LIST OF TASKS:
a) In the comment thread about TrueCar, at what event did Jay Prassel thank the TrueCar team for its hospitality?
b) Print the part of the comment thread about TrueCar that opens with the words containing "Comment by James" and closes with "in the future.".
c) Write what comes next in the comment thread about TrueCar, picking up after its final sentence.

PASSAGE FOR REVIEW:
- - -

Comment by James A. Ziegler on February 7, 2012 at 9:09pm

There's only one question on the table.... "Is TrueCar still insisting on access to the Dealers' DMS?  That's sort of a make it or break it deal breaker. If they are, with their alleged new business model they have no reason or right to that information SO we must assume they are just lying about having honorable intentions. 

Something is starting to stink here.

Comment by Michael Timmons on February 7, 2012 at 8:19pm

Jay, it was a pleasure meeting you as well and I invite any additional questions in the future.

Comment by Jay Prassel on February 7, 2012 at 8:14pm

@Michael Timmons: It was great to have met you. I asked a lot of direct questions to you (and the TrueCar team) and you were a real professional, quality guy. I can now respond as an educated consultant to my dealer clients.

I thank you and the TC Team for the hospitality shown at NADA.

- - -

DATASET RECORDS:
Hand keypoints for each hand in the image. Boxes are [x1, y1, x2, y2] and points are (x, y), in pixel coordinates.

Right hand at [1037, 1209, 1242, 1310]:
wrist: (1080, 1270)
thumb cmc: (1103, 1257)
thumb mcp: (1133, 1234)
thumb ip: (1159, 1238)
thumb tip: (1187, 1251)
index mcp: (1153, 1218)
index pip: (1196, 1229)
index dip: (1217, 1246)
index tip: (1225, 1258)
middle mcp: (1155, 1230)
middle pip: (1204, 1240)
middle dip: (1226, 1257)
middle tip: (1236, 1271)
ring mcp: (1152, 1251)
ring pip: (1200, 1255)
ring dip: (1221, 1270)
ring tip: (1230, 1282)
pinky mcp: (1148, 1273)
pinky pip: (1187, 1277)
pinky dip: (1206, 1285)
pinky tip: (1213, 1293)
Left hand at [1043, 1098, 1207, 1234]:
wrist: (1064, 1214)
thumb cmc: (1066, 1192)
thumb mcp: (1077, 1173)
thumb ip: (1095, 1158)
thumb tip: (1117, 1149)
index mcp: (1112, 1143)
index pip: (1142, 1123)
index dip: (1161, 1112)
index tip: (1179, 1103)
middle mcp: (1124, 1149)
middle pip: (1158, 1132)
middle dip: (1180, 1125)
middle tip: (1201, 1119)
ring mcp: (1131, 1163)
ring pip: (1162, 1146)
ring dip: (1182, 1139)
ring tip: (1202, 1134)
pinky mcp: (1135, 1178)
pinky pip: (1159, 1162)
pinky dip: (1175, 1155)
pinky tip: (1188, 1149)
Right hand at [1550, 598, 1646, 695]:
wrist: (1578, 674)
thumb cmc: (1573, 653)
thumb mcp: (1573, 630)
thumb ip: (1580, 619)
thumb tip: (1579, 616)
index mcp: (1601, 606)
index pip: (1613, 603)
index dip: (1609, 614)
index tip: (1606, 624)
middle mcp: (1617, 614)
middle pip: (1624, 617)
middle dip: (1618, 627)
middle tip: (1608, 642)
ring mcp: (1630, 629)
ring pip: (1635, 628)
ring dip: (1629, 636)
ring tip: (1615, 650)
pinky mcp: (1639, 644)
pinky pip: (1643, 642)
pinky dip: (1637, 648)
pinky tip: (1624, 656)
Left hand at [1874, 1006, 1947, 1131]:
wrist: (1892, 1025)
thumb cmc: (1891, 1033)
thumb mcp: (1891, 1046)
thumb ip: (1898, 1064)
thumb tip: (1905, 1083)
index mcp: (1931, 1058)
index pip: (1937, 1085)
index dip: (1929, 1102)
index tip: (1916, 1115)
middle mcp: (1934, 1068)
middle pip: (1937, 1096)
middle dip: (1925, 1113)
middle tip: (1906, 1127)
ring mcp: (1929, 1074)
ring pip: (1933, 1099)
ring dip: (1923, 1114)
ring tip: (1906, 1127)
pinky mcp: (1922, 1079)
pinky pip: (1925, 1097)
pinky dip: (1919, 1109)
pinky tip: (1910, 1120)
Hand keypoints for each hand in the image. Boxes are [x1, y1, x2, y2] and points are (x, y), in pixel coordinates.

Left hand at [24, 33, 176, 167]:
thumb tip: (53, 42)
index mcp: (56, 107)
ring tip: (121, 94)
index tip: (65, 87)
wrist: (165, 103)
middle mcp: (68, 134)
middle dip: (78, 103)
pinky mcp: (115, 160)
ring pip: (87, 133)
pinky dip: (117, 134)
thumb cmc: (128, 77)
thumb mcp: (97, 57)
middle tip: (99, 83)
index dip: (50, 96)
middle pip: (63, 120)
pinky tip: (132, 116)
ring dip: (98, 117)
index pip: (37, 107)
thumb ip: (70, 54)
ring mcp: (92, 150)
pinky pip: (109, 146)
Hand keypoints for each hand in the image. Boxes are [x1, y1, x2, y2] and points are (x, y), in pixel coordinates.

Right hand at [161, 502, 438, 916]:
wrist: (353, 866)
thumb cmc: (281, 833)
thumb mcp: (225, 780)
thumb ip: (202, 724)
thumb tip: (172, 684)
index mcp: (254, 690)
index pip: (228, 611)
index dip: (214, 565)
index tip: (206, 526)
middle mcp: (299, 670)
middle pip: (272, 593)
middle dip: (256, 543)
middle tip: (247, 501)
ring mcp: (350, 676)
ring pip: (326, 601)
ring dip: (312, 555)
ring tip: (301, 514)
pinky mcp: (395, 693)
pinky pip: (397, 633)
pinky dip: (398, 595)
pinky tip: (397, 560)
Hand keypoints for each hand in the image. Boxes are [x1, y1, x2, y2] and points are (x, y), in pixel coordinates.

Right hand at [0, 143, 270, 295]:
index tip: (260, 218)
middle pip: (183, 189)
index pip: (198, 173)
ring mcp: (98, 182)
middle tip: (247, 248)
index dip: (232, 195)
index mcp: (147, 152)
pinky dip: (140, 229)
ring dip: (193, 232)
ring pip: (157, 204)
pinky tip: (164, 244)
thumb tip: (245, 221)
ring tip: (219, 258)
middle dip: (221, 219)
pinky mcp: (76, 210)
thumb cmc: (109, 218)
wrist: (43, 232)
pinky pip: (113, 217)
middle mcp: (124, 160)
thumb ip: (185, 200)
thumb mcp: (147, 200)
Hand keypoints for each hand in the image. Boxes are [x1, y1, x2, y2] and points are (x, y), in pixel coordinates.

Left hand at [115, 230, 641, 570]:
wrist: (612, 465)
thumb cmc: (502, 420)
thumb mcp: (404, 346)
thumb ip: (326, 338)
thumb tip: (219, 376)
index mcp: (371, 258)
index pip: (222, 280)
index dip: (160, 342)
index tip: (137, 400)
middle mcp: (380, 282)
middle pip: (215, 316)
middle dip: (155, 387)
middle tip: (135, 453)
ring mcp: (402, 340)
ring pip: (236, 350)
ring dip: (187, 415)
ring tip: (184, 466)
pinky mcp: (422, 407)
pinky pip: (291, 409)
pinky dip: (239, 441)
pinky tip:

- - -

ANSWER SECTION:
a) NADA

b)
Comment by James A. Ziegler on February 7, 2012 at 9:09pm

There's only one question on the table.... "Is TrueCar still insisting on access to the Dealers' DMS?  That's sort of a make it or break it deal breaker. If they are, with their alleged new business model they have no reason or right to that information SO we must assume they are just lying about having honorable intentions. 

Something is starting to stink here.

Comment by Michael Timmons on February 7, 2012 at 8:19pm

Jay, it was a pleasure meeting you as well and I invite any additional questions in the future.

c)
Comment by Michael Timmons on February 7, 2012 at 7:57pm

Jim, I respectfully approached you when you were walking by yourself, addressed you as Mr. Ziegler, introduced myself and extended my hand. I understand that you have no interest in being pals but I thought it was the right and appropriate gesture to say hello.

Comment by Thomas A. Kelly on February 7, 2012 at 5:25pm

I understand that TC is keeping access to the DMS as part of their dealer agreement....and make no mistake , they will log and confirm sales....any attempt to "adjust" a now monthly fee model to reflect any consideration of units sold in the past period will still constitute brokering. If they do not intend to track deliveries there is no need to have DMS access...PERIOD....in my opinion

Comment by Keith Shetterly on February 7, 2012 at 2:00pm

Hey Chris, I've got this guy "Robert M" <webguy1627@gmail.com> emailing me directly now; it may be related to the "Robert Mankowski" dubious poster on this thread.  Can you please require a TOS for a real dealership, company, consultant, or vendor website for this guy, regardless.  The email was pretty hilarious.

Michael Timmons:  I am NOT saying this is the case, but if this is more TrueCar "employee shenanigans" like "****edbythedealer.com, please find out and put a stop to it.

@ Robert:  If you're real, step up.  And if that email I just got wasn't from you, let me know here.

Thanks!

Comment by James A. Ziegler on February 7, 2012 at 1:48pm

I just sent my lengthy preceding posts in an email newsletter to 135,000 dealers, industry executives and dealer employees...

Larry that's great advice....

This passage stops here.